A parallel in civilian life can be seen in the "weekend warrior," who is sedentary all week and then injures herself during a weekend tennis game, says Janet Freedman, MD, assistant professor of rehabilitative medicine at New York University and author of the chapter on exercise in The Complete Women's Healthbook, published by the American Medical Women's Association. "We tell people that they need to be in better shape to do the activity." Freedman, who was not involved in the study, encourages her patients to pursue a regular exercise program during the week so they are fit enough to engage in weekend sports.
"These women were not as fit as they could have been, so we would expect to see dramatic improvements, especially in cardiovascular endurance and muscular strength," says Denise Smith, PhD, associate professor and director of the Human Performance Laboratory at Skidmore College in Saratoga Springs, N.Y, in an interview with WebMD. "Americans are simply not getting enough activity, and we're eating too many high-fat foods."
Women who begin an exercise program should use their ability to run or move fast to gauge their general level of fitness, says Bell, who is vice president of a private research company in Natick, Mass.
"This will help you assess your risk of injury," says Smith.

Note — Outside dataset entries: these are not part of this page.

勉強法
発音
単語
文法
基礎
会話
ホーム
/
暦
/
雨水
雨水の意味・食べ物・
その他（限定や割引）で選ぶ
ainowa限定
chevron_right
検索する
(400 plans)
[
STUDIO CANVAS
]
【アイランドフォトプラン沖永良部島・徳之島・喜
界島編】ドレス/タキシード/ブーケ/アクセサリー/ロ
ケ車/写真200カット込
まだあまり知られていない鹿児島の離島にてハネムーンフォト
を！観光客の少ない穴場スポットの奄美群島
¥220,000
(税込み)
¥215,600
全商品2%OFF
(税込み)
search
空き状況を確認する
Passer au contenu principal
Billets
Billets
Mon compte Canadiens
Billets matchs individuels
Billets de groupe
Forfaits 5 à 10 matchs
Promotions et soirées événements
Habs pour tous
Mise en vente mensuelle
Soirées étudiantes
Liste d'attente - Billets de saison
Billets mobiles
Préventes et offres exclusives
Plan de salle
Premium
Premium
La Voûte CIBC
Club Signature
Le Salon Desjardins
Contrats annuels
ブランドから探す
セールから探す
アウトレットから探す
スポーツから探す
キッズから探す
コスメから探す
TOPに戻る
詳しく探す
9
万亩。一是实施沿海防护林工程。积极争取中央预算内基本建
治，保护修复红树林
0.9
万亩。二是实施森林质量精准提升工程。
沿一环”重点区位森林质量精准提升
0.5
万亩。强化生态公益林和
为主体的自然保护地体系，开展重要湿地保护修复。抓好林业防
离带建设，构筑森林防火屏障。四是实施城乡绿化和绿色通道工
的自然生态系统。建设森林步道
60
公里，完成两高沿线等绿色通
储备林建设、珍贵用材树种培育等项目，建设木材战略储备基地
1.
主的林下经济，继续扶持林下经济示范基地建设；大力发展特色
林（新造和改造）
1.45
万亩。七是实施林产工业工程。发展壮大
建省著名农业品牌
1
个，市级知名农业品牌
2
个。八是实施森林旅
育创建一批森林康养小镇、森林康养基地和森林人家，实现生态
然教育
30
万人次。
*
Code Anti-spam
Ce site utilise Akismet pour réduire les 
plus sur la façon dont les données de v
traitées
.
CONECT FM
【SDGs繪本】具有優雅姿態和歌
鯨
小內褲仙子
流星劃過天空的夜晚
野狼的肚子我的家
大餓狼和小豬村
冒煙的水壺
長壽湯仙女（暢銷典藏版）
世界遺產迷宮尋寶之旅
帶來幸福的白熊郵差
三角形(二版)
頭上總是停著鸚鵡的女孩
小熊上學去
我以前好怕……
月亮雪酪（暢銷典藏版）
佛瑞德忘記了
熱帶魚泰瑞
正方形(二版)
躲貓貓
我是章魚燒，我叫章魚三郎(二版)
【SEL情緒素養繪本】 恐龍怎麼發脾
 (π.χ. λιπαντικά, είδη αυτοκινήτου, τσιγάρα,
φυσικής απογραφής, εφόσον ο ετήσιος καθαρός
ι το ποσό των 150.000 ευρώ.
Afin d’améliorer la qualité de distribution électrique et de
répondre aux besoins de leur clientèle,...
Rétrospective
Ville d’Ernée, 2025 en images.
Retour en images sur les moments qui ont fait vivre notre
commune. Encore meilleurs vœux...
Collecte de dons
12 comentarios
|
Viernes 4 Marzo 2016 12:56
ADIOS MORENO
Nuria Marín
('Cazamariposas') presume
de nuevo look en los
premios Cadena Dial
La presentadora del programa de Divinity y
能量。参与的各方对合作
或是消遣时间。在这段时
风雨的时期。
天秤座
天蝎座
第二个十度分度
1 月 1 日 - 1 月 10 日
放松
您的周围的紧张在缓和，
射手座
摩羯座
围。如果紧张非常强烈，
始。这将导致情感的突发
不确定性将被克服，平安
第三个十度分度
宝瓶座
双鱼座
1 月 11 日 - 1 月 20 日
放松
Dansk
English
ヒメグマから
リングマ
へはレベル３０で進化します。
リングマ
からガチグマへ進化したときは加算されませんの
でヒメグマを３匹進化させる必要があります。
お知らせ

Women should measure their waist and abdomen regularly, since "changes in abdominal size are more important than weight from a health standpoint." She says when you start an exercise program, "pay attention to how fast you're walking or running. See how long it takes you to do a mile, and check yourself periodically every few months. That could be a tremendous motivating factor. Sometimes you don't realize how much progress you're making."
- A new study shows that women are at higher risk of sports-related injuries than men because they are less fit, not because they are female.
- In a study of military recruits going through basic training, women were twice as likely as men to suffer injuries.
- When researchers adjusted for fitness level, they found that the most fit men and the most fit women had similar rates of injury, and with descending levels of fitness, the injury rate increased similarly in both groups.